DI ANDREA RICCARDI
(Pubblichiamo integralmente un intervento del prof. Andrea Riccardi, della Comunità di Sant’Egidio, apparso su Corriere.it sulla decisione del Governo di sospendere la celebrazione delle Messe nelle parrocchie e nelle chiese)
Alcune diocesi del Nord avevano già sospeso le messe. Ieri notte è arrivato il decreto del presidente del Consiglio (con direttive decisive per ridurre il contagio), con le disposizioni sulle «cerimonie religiose». È iniziato un negoziato serrato tra Cei e Palazzo Chigi, che non è sembrato disponibile a ragioni d’altro ordine da quelle dei suoi tecnici. Dopo un braccio di ferro, la Cei ha ceduto: funerali e messe sospesi in Italia. Chi conosce i toni cortesi della Cei coglie subito un forte disappunto nel comunicato, pur essendo sempre pronta a collaborare, tanto da dire che il decreto è stato accolto solo per «contribuire alla tutela della salute pubblica» e che si tratta di «un passaggio fortemente restrittivo». La Chiesa non apre una crisi nell’emergenza. Ma c’è un’incomprensione della sua realtà.
Il governo decreta «sospese le cerimonie civili e religiose, ivi comprese quelle funebri».
La liturgia della Chiesa è una delle «cerimonie»?

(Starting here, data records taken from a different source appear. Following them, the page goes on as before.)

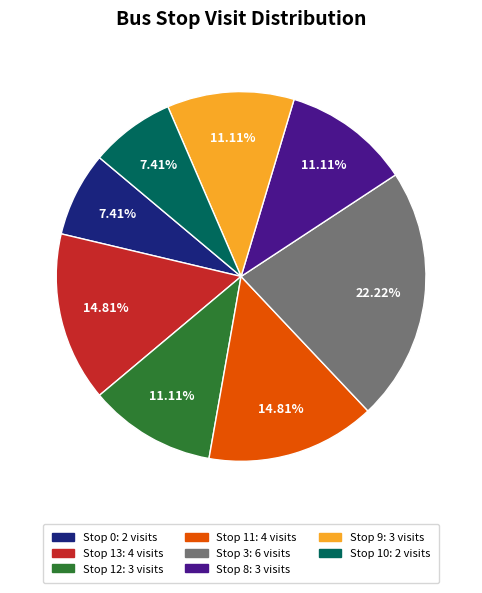

Approximately how many times larger is the value at Stop 9: 3 visits compared to Stop 3: 6 visits?

0.5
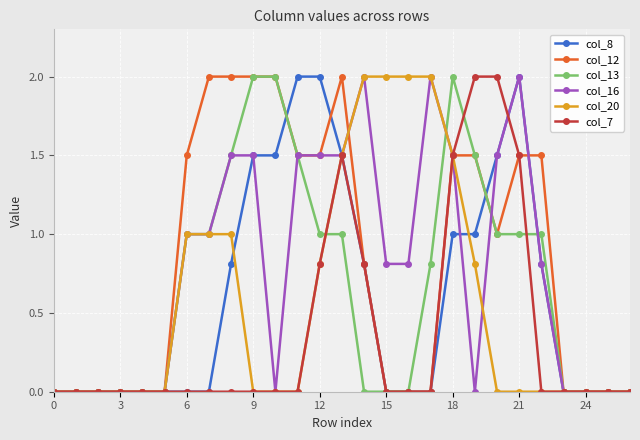

What is the highest value of the col_13 series?

2.0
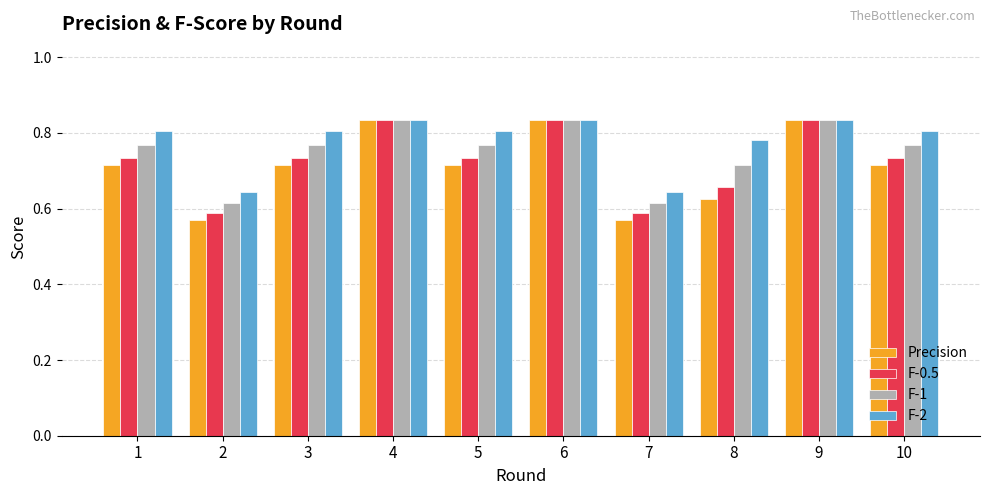

Which series has the widest spread of values?

Precision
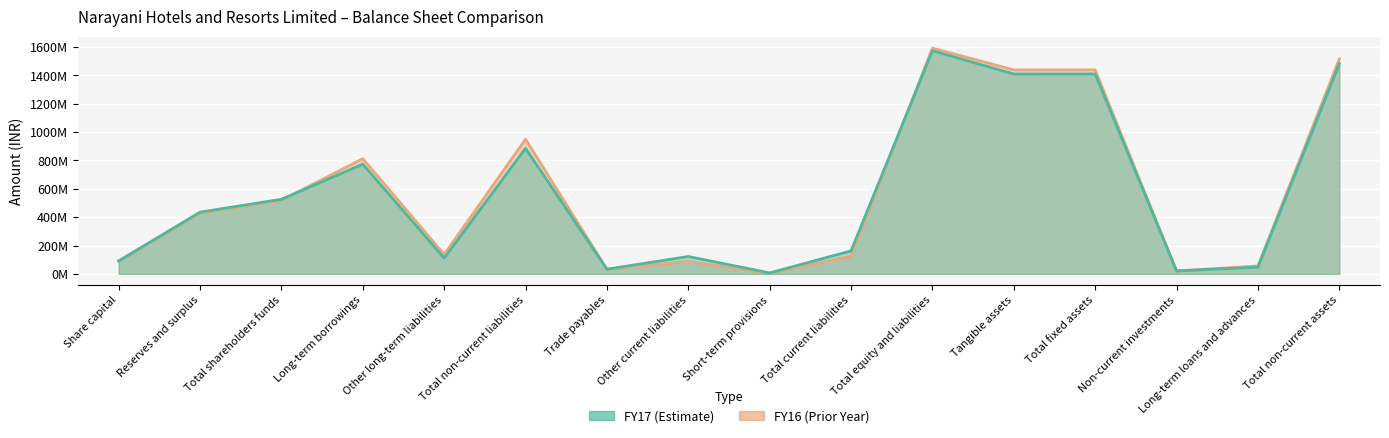

Which has a higher value, Long-term borrowings or Non-current investments?

Long-term borrowings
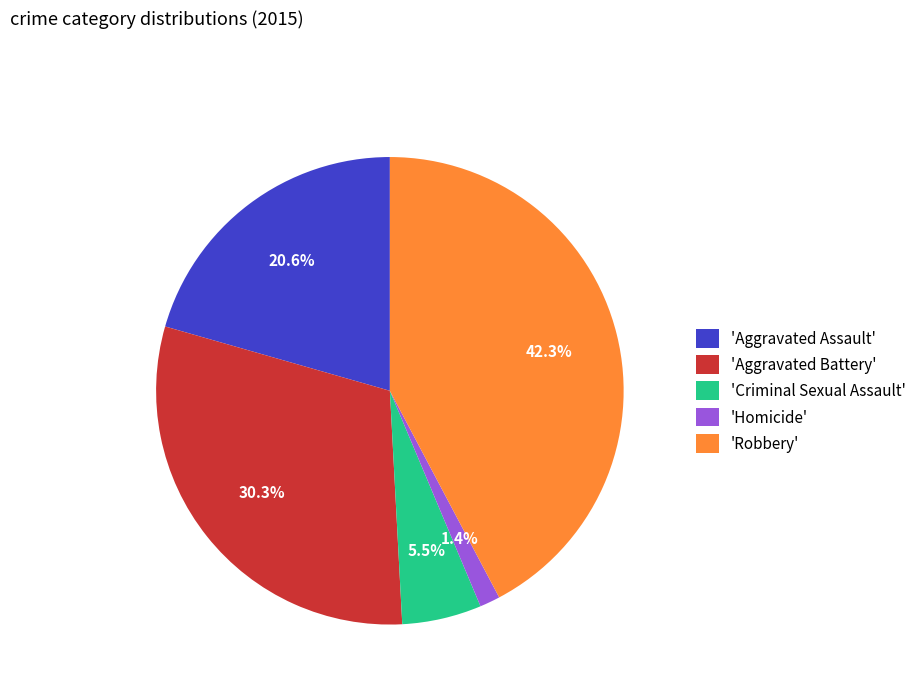

What is the largest slice in the pie chart?

'Robbery'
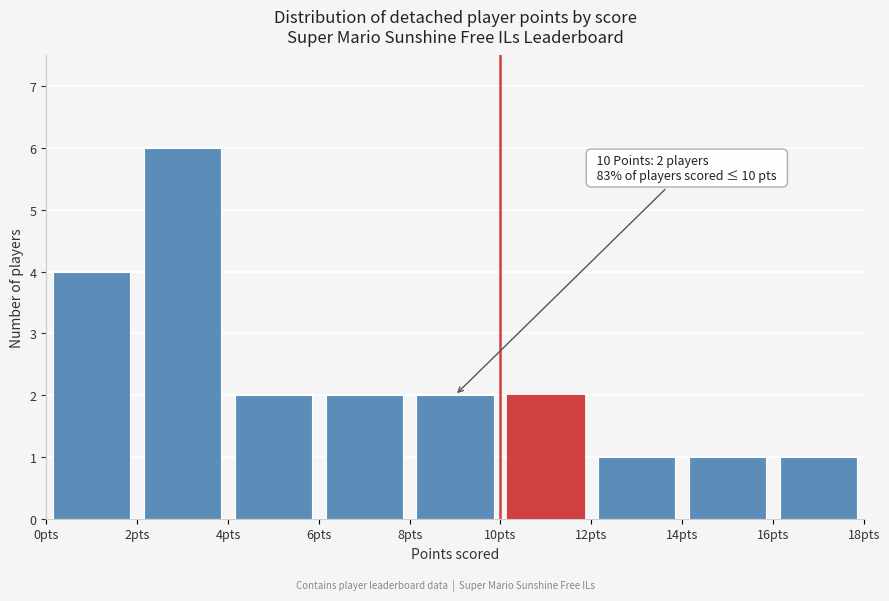

Over which range of the x-axis is the bar tallest?

2 to 4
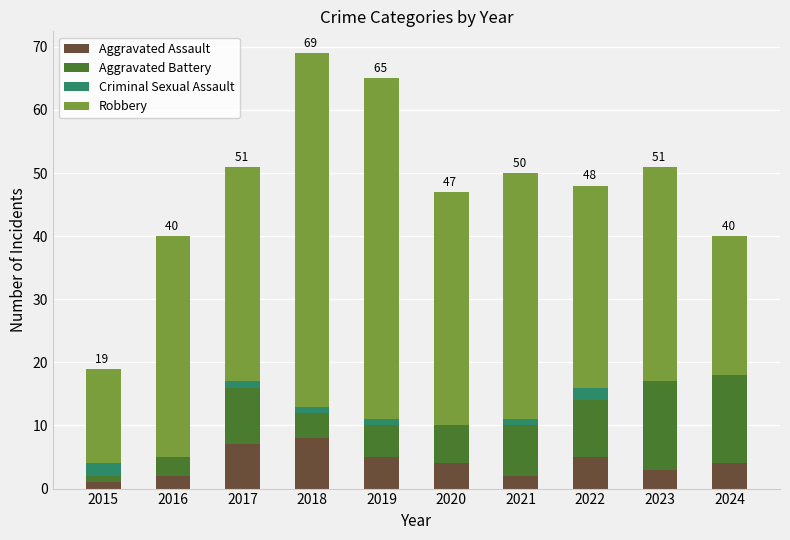

True or false: Aggravated Assault has a value of 3 at 2023.

True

L’apertura dei luoghi di culto nel decreto è saggiamente condizionata all’ampiezza e alla distanza tra i presenti. Giusto evitare gli affollati funerali. Ma non si capisce, perché siano interdetti culto e preghiere, se celebrati in sicurezza. Forse non tutti i decisori penetrano il senso peculiare della messa per i credenti, di cui gli antichi martiri dicevano: «Sine Dominicum non possumus».
Le Chiese in Italia non sono la setta sudcoreana, dove si prega ansimando e tenendosi per mano e dov’è avvenuto il contagio, tenuto segreto. Un aspetto serio tocca i rapporti tra Stato e Chiesa: «Ciascuno nel proprio ordine, indipendenti e sovrani».
Può lo Stato disporre sulle «cerimonie» in chiesa?
Si sfiora il giurisdizionalismo, ispirato certo da prudenza ma che non considera una visione olistica della persona e della sua tenuta. È certo un vulnus in un sistema di relazioni, su cui tornare.
Il coronavirus evidenzia una crisi esistente tra la gente, bisognosa di legami e senso. Le diocesi hanno moltiplicato i video con inviti alla preghiera in famiglia… Quale famiglia? A Milano vive da solo il 45,56% della gente; a Roma il 44%. Gli anziani soli a Roma: 250.000.
Le nostre sono città di soli, che non si sentono protetti di fronte a un futuro incerto, tra fake news, teorie complottiste, spiegazioni magiche o condanne divine. Cresce la paura nella solitudine.
Il conforto non sono solo le spiegazioni scientifiche. Mai, nella storia della Penisola, sono state sospese le messe. Un segnale pesante. Nelle crisi, la Chiesa è stata sempre un riferimento. Lo furono le chiese nel 1943-45 di fronte alla violenza tedesca. Oggi c’è sbandamento e incertezza. In un tessuto di fragili relazioni, coltivare la fede e le motivazioni non è secondario anche per resistere e sviluppare solidarietà e autodisciplina, ora decisive. Proprio perché siamo tutti d’accordo che il momento è grave e c’è bisogno di tutte le risorse umane.